**TASK DIRECTIONS**.
Set down each entry again exactly as written.

**MATERIAL SHOWN**.
********

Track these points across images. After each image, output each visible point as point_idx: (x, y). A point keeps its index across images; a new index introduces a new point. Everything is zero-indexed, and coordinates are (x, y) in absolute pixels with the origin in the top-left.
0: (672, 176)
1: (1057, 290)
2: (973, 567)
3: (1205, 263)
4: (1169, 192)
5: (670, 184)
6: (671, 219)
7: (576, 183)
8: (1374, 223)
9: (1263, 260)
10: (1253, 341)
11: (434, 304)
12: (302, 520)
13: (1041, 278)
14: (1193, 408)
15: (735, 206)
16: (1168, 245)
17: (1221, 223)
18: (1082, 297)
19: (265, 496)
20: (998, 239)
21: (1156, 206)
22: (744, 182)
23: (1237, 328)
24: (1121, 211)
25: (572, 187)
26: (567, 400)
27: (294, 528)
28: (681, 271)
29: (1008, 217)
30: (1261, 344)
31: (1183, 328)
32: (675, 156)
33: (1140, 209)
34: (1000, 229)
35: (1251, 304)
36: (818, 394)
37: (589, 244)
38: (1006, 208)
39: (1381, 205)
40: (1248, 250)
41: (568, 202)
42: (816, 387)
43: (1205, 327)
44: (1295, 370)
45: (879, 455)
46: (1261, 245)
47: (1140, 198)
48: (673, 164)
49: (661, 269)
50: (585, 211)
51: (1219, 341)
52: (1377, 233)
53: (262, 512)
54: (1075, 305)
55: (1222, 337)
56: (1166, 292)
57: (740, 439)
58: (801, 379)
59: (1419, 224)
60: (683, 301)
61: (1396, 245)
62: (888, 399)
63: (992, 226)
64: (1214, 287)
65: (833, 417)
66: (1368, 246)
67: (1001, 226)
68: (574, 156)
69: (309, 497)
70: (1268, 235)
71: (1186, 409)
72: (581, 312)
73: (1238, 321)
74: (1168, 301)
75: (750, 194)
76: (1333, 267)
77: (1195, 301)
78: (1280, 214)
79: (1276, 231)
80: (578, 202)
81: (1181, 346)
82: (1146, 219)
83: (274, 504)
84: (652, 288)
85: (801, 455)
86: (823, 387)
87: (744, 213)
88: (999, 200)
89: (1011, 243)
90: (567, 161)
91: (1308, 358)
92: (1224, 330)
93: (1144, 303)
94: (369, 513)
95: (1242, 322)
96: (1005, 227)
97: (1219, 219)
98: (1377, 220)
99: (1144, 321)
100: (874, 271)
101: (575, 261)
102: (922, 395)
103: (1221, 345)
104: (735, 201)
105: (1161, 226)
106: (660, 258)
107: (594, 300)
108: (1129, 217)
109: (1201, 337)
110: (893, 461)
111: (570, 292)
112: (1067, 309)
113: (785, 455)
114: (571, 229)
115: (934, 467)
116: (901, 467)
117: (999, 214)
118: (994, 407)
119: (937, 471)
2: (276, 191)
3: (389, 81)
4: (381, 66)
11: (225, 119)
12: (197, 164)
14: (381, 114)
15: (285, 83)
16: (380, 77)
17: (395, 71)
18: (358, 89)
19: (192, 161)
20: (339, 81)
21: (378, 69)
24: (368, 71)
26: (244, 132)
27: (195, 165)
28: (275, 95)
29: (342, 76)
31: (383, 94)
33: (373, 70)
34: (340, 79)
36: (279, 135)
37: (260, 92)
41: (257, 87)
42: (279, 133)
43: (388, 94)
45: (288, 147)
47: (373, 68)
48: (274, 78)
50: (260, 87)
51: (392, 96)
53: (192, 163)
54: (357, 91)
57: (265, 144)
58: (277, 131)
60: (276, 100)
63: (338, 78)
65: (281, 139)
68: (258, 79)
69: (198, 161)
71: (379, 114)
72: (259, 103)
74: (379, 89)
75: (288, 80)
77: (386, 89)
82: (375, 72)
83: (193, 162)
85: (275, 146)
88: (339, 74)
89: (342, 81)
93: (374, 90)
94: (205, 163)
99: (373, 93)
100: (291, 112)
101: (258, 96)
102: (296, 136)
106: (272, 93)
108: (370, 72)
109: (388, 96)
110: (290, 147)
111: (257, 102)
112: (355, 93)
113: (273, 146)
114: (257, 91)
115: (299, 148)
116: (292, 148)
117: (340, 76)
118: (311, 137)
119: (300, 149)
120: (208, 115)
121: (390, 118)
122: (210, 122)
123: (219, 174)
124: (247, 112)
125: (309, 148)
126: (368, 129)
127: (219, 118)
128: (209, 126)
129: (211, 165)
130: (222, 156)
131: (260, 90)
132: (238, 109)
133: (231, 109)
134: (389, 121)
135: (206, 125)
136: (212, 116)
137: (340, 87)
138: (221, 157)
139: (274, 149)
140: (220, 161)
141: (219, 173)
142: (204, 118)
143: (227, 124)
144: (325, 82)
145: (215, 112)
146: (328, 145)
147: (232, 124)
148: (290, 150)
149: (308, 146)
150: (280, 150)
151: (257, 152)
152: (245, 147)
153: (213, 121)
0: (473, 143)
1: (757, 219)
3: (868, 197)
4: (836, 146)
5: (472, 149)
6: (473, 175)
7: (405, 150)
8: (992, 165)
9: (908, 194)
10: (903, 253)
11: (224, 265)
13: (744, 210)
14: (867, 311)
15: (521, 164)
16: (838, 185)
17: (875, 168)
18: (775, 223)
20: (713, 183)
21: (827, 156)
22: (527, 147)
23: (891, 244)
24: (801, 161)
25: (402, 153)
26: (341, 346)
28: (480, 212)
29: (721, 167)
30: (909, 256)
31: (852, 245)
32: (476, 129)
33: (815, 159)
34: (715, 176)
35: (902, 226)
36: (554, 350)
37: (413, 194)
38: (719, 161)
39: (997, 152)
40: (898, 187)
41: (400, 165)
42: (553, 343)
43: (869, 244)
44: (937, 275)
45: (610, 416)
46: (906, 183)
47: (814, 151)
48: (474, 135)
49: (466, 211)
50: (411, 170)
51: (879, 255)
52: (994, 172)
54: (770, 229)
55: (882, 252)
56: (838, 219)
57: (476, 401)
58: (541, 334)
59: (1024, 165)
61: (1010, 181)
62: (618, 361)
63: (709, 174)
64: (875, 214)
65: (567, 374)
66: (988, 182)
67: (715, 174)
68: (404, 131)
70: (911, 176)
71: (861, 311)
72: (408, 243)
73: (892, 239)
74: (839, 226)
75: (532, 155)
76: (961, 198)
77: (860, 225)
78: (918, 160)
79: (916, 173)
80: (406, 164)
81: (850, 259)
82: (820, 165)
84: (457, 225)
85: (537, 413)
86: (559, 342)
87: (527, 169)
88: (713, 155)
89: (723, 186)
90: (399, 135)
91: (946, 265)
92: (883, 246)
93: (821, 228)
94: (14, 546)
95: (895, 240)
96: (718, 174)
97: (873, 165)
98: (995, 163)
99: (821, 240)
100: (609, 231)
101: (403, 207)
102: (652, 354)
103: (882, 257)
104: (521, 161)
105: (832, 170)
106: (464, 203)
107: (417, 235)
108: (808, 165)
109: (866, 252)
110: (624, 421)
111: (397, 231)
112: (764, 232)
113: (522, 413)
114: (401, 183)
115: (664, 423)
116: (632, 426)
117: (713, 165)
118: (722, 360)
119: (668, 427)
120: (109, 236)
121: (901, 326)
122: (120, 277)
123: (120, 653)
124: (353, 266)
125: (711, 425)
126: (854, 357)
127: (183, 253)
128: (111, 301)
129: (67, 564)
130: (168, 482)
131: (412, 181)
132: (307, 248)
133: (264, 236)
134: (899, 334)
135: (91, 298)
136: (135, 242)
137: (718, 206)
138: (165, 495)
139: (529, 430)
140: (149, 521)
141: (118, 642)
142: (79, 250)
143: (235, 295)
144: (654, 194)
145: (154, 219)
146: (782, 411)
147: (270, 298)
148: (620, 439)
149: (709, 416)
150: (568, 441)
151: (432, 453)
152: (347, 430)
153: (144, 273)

********

**REPLY TO THE TASK**.
Track these points across images. After each image, output each visible point as point_idx: (x, y). A point keeps its index across images; a new index introduces a new point. Everything is zero-indexed, and coordinates are (x, y) in absolute pixels with the origin in the top-left.
0: (672, 176)
1: (1057, 290)
2: (973, 567)
3: (1205, 263)
4: (1169, 192)
5: (670, 184)
6: (671, 219)
7: (576, 183)
8: (1374, 223)
9: (1263, 260)
10: (1253, 341)
11: (434, 304)
12: (302, 520)
13: (1041, 278)
14: (1193, 408)
15: (735, 206)
16: (1168, 245)
17: (1221, 223)
18: (1082, 297)
19: (265, 496)
20: (998, 239)
21: (1156, 206)
22: (744, 182)
23: (1237, 328)
24: (1121, 211)
25: (572, 187)
26: (567, 400)
27: (294, 528)
28: (681, 271)
29: (1008, 217)
30: (1261, 344)
31: (1183, 328)
32: (675, 156)
33: (1140, 209)
34: (1000, 229)
35: (1251, 304)
36: (818, 394)
37: (589, 244)
38: (1006, 208)
39: (1381, 205)
40: (1248, 250)
41: (568, 202)
42: (816, 387)
43: (1205, 327)
44: (1295, 370)
45: (879, 455)
46: (1261, 245)
47: (1140, 198)
48: (673, 164)
49: (661, 269)
50: (585, 211)
51: (1219, 341)
52: (1377, 233)
53: (262, 512)
54: (1075, 305)
55: (1222, 337)
56: (1166, 292)
57: (740, 439)
58: (801, 379)
59: (1419, 224)
60: (683, 301)
61: (1396, 245)
62: (888, 399)
63: (992, 226)
64: (1214, 287)
65: (833, 417)
66: (1368, 246)
67: (1001, 226)
68: (574, 156)
69: (309, 497)
70: (1268, 235)
71: (1186, 409)
72: (581, 312)
73: (1238, 321)
74: (1168, 301)
75: (750, 194)
76: (1333, 267)
77: (1195, 301)
78: (1280, 214)
79: (1276, 231)
80: (578, 202)
81: (1181, 346)
82: (1146, 219)
83: (274, 504)
84: (652, 288)
85: (801, 455)
86: (823, 387)
87: (744, 213)
88: (999, 200)
89: (1011, 243)
90: (567, 161)
91: (1308, 358)
92: (1224, 330)
93: (1144, 303)
94: (369, 513)
95: (1242, 322)
96: (1005, 227)
97: (1219, 219)
98: (1377, 220)
99: (1144, 321)
100: (874, 271)
101: (575, 261)
102: (922, 395)
103: (1221, 345)
104: (735, 201)
105: (1161, 226)
106: (660, 258)
107: (594, 300)
108: (1129, 217)
109: (1201, 337)
110: (893, 461)
111: (570, 292)
112: (1067, 309)
113: (785, 455)
114: (571, 229)
115: (934, 467)
116: (901, 467)
117: (999, 214)
118: (994, 407)
119: (937, 471)
2: (276, 191)
3: (389, 81)
4: (381, 66)
11: (225, 119)
12: (197, 164)
14: (381, 114)
15: (285, 83)
16: (380, 77)
17: (395, 71)
18: (358, 89)
19: (192, 161)
20: (339, 81)
21: (378, 69)
24: (368, 71)
26: (244, 132)
27: (195, 165)
28: (275, 95)
29: (342, 76)
31: (383, 94)
33: (373, 70)
34: (340, 79)
36: (279, 135)
37: (260, 92)
41: (257, 87)
42: (279, 133)
43: (388, 94)
45: (288, 147)
47: (373, 68)
48: (274, 78)
50: (260, 87)
51: (392, 96)
53: (192, 163)
54: (357, 91)
57: (265, 144)
58: (277, 131)
60: (276, 100)
63: (338, 78)
65: (281, 139)
68: (258, 79)
69: (198, 161)
71: (379, 114)
72: (259, 103)
74: (379, 89)
75: (288, 80)
77: (386, 89)
82: (375, 72)
83: (193, 162)
85: (275, 146)
88: (339, 74)
89: (342, 81)
93: (374, 90)
94: (205, 163)
99: (373, 93)
100: (291, 112)
101: (258, 96)
102: (296, 136)
106: (272, 93)
108: (370, 72)
109: (388, 96)
110: (290, 147)
111: (257, 102)
112: (355, 93)
113: (273, 146)
114: (257, 91)
115: (299, 148)
116: (292, 148)
117: (340, 76)
118: (311, 137)
119: (300, 149)
120: (208, 115)
121: (390, 118)
122: (210, 122)
123: (219, 174)
124: (247, 112)
125: (309, 148)
126: (368, 129)
127: (219, 118)
128: (209, 126)
129: (211, 165)
130: (222, 156)
131: (260, 90)
132: (238, 109)
133: (231, 109)
134: (389, 121)
135: (206, 125)
136: (212, 116)
137: (340, 87)
138: (221, 157)
139: (274, 149)
140: (220, 161)
141: (219, 173)
142: (204, 118)
143: (227, 124)
144: (325, 82)
145: (215, 112)
146: (328, 145)
147: (232, 124)
148: (290, 150)
149: (308, 146)
150: (280, 150)
151: (257, 152)
152: (245, 147)
153: (213, 121)
0: (473, 143)
1: (757, 219)
3: (868, 197)
4: (836, 146)
5: (472, 149)
6: (473, 175)
7: (405, 150)
8: (992, 165)
9: (908, 194)
10: (903, 253)
11: (224, 265)
13: (744, 210)
14: (867, 311)
15: (521, 164)
16: (838, 185)
17: (875, 168)
18: (775, 223)
20: (713, 183)
21: (827, 156)
22: (527, 147)
23: (891, 244)
24: (801, 161)
25: (402, 153)
26: (341, 346)
28: (480, 212)
29: (721, 167)
30: (909, 256)
31: (852, 245)
32: (476, 129)
33: (815, 159)
34: (715, 176)
35: (902, 226)
36: (554, 350)
37: (413, 194)
38: (719, 161)
39: (997, 152)
40: (898, 187)
41: (400, 165)
42: (553, 343)
43: (869, 244)
44: (937, 275)
45: (610, 416)
46: (906, 183)
47: (814, 151)
48: (474, 135)
49: (466, 211)
50: (411, 170)
51: (879, 255)
52: (994, 172)
54: (770, 229)
55: (882, 252)
56: (838, 219)
57: (476, 401)
58: (541, 334)
59: (1024, 165)
61: (1010, 181)
62: (618, 361)
63: (709, 174)
64: (875, 214)
65: (567, 374)
66: (988, 182)
67: (715, 174)
68: (404, 131)
70: (911, 176)
71: (861, 311)
72: (408, 243)
73: (892, 239)
74: (839, 226)
75: (532, 155)
76: (961, 198)
77: (860, 225)
78: (918, 160)
79: (916, 173)
80: (406, 164)
81: (850, 259)
82: (820, 165)
84: (457, 225)
85: (537, 413)
86: (559, 342)
87: (527, 169)
88: (713, 155)
89: (723, 186)
90: (399, 135)
91: (946, 265)
92: (883, 246)
93: (821, 228)
94: (14, 546)
95: (895, 240)
96: (718, 174)
97: (873, 165)
98: (995, 163)
99: (821, 240)
100: (609, 231)
101: (403, 207)
102: (652, 354)
103: (882, 257)
104: (521, 161)
105: (832, 170)
106: (464, 203)
107: (417, 235)
108: (808, 165)
109: (866, 252)
110: (624, 421)
111: (397, 231)
112: (764, 232)
113: (522, 413)
114: (401, 183)
115: (664, 423)
116: (632, 426)
117: (713, 165)
118: (722, 360)
119: (668, 427)
120: (109, 236)
121: (901, 326)
122: (120, 277)
123: (120, 653)
124: (353, 266)
125: (711, 425)
126: (854, 357)
127: (183, 253)
128: (111, 301)
129: (67, 564)
130: (168, 482)
131: (412, 181)
132: (307, 248)
133: (264, 236)
134: (899, 334)
135: (91, 298)
136: (135, 242)
137: (718, 206)
138: (165, 495)
139: (529, 430)
140: (149, 521)
141: (118, 642)
142: (79, 250)
143: (235, 295)
144: (654, 194)
145: (154, 219)
146: (782, 411)
147: (270, 298)
148: (620, 439)
149: (709, 416)
150: (568, 441)
151: (432, 453)
152: (347, 430)
153: (144, 273)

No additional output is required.